Leere im West End
Einbruch der Hedgefonds bringt Entlastung bei den Büromieten

Vor allem in London sind die Mieten im West End im vergangenen Jahr so stark gefallen, dass Hongkong und Tokio das Viertel zum ersten Mal seit neun Jahren vom Spitzenplatz des „weltweit teuersten“ Firmensitzes verdrängen konnten. Für Immobilieninvestoren ist das weniger erfreulich, aber die wenigen, die jetzt nach Büroraum suchen, haben im aktuellen Käufermarkt gut lachen.

Die Unordnung, in die die Finanzwelt geraten ist - und hier besonders Hedgefonds -, hat die Mieten im Londoner West End so stark fallen lassen, dass Hongkong und Tokio das Viertel zum ersten Mal seit neun Jahren von seinem Spitzenplatz als "weltweit teuerster" Firmensitz verdrängt haben. Für Immobilieninvestoren ist das weniger erfreulich, aber die wenigen, die jetzt nach Büroraum suchen haben im aktuellen Käufermarkt gut lachen.

Die meisten großen Finanzzentren wurden von der Krise in Mitleidenschaft gezogen - auch Hongkong und die japanische Hauptstadt mussten nach einem Bericht von Cushman & Wakefield, der in dieser Woche veröffentlicht wurde, bei Büromieten an ersten Adressen Einbußen hinnehmen. Aber der deutlichste Mietrückgang traf Londons Mayfair-Bezirk, das beliebteste Domizil der Hedgefonds. Hier sanken die Mieten gleich um 23 Prozent.

Da ist es schon erstaunlich, dass die Mieten in Midtown New York, wo sich zahlreiche US-Hedgefonds versammeln, 2008 um 9 Prozent stiegen. Allerdings lagen die Preise mit 832 Euro pro Quadratmeter in New York zum Jahreswechsel immer noch um 25 Prozent unter den Mayfair-Mieten, selbst wenn man die Nebenkosten außer Betracht lässt.

Hinzu kommt, dass die Zahlen für Midtown Manhattan verschleiern, dass es nach einer guten ersten Jahreshälfte zu anhaltenden Mietrückgängen kam. Dabei ist es kein Zufall, dass die von den Hedgefonds verwalteten Vermögen im zweiten Quartal 2008 ihren Gipfel bei fast 2 Billionen Dollar erreichten, bevor Verluste und Mittelabzüge der Investoren sie nach Angaben von Hedge Fund Research bis zum Ende Dezember auf 1,4 Billionen Dollar zusammenschmelzen ließen.

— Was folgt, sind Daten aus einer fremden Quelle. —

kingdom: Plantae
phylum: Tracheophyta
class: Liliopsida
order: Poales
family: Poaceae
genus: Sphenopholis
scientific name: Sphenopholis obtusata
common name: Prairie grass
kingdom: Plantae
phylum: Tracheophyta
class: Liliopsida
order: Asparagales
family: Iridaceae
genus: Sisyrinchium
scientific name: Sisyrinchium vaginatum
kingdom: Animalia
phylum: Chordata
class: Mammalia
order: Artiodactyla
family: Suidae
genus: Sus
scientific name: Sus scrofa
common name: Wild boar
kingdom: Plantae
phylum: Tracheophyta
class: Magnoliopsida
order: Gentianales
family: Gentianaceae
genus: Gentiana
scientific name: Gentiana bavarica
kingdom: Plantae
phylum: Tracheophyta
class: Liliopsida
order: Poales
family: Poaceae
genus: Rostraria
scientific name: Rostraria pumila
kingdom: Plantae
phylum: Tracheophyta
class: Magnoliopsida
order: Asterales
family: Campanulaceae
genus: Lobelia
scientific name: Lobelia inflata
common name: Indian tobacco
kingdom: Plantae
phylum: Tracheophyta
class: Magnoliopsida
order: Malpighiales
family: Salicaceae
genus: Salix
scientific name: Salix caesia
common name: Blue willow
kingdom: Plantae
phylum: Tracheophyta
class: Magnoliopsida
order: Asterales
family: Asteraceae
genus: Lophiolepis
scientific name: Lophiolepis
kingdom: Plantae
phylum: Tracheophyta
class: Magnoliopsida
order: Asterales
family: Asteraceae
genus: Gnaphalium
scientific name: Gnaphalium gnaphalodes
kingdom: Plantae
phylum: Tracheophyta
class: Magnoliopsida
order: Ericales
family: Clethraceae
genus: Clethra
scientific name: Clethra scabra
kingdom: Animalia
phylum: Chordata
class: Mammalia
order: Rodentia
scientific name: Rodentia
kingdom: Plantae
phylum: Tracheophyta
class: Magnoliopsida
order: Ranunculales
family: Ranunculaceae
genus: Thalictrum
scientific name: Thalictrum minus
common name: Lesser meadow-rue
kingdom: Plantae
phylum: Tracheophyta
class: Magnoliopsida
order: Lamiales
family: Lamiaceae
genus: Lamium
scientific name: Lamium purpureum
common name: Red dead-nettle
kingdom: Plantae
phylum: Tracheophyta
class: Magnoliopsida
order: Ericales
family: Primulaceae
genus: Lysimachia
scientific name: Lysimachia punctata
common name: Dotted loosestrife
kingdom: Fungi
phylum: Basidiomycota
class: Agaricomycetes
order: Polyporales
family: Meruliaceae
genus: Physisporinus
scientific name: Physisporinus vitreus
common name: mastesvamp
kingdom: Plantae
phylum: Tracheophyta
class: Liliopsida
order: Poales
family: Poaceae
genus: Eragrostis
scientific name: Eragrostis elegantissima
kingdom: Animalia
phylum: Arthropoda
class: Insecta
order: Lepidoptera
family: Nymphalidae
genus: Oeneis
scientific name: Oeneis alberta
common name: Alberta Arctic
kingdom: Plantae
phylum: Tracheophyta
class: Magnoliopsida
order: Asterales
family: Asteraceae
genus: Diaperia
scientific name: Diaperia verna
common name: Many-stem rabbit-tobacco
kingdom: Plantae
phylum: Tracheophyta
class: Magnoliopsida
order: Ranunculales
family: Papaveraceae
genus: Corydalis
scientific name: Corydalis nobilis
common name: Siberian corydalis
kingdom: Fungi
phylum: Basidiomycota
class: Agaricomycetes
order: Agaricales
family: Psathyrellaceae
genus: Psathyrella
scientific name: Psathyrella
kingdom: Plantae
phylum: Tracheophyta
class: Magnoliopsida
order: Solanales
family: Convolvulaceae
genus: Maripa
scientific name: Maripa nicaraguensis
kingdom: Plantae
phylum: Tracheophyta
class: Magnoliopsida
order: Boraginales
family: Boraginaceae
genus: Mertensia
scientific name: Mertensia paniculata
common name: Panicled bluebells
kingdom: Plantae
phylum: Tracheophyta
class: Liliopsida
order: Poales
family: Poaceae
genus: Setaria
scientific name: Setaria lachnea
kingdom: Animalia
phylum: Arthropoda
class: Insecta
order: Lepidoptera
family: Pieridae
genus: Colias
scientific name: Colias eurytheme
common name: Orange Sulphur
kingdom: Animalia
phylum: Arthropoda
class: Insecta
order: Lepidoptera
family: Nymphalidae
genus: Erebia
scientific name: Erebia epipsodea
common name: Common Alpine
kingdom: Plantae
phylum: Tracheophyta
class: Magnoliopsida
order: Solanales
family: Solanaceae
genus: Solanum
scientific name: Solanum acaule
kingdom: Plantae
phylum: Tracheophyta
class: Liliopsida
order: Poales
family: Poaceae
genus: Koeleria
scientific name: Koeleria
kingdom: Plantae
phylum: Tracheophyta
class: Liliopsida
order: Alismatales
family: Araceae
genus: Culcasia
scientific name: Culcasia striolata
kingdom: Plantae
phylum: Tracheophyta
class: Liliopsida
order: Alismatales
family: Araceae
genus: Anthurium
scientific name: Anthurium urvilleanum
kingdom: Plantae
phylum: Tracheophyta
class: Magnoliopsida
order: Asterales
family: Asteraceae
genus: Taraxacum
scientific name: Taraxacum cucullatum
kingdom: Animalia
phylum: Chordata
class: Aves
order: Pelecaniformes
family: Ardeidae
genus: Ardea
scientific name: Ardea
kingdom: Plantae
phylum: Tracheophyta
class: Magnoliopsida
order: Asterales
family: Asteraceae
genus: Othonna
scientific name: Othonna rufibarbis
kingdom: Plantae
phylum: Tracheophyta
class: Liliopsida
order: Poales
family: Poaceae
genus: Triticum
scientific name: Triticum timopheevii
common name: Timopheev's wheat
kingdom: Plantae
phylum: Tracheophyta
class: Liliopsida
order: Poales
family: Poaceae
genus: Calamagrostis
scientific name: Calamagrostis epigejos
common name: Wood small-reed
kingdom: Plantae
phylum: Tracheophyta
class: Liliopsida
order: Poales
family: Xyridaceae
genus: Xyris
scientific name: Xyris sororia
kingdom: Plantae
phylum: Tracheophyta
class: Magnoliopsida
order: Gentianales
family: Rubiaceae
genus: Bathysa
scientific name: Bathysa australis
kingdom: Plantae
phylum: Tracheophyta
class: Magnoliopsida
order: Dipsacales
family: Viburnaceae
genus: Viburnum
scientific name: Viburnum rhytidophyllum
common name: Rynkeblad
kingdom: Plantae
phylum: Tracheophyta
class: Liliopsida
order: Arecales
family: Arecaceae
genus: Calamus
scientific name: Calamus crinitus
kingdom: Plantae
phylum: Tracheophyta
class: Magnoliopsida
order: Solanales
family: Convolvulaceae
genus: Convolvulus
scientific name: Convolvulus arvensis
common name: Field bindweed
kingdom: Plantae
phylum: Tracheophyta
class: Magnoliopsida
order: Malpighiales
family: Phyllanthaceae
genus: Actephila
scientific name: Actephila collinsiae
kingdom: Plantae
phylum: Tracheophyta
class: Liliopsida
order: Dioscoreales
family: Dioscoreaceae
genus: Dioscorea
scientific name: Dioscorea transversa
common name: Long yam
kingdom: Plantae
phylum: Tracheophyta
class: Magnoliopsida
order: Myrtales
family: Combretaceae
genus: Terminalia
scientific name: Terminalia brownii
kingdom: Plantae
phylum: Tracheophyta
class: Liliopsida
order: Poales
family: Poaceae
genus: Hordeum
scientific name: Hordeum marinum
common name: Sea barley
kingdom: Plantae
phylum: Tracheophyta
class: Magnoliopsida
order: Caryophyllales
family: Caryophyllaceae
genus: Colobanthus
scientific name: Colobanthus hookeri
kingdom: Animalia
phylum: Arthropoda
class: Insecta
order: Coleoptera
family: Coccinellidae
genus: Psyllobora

Die großen Finanzunternehmen hat es noch schlimmer getroffen. So fielen auch die Mieten in den Bezirken der Londoner City und Canary Wharf im vergangenen Jahr deutlich - um 19 beziehungsweise 16 Prozent. Erstaunlicherweise konnten sie sich in der New Yorker Downtown einen Zuwachs um 7 Prozent erkämpfen. Aber wie in Midtown kann das genauso gut ein Zeichen dafür sein, dass die Preissteigerungen in den vergangenen Jahren in New York weitaus geringer ausfielen als in London, als auch dafür, dass der Preisverfall 2008 erst spät einsetzte.

Vielleicht sind die Mieten in London am dramatischsten gefallen, aber Büroraum ist an fast allen der 10 teuersten Lokalitäten - inklusive beispielsweise Moskau und Mumbai - 2008 billiger geworden. Die glücklichen Gewinner und gesunden Überlebenden der Finanzkrise mögen darin einen Silberstreif am Horizont sehen. Sie sollten sich jedoch Zeit lassen, ihren Vorteil daraus zu schlagen. Vor allem auf den Märkten für Büroimmobilien mit starker Präsenz des Finanzsektors könnte die weltweite Rezession im Verlauf des Jahres 2009 noch für bessere Konditionen sorgen.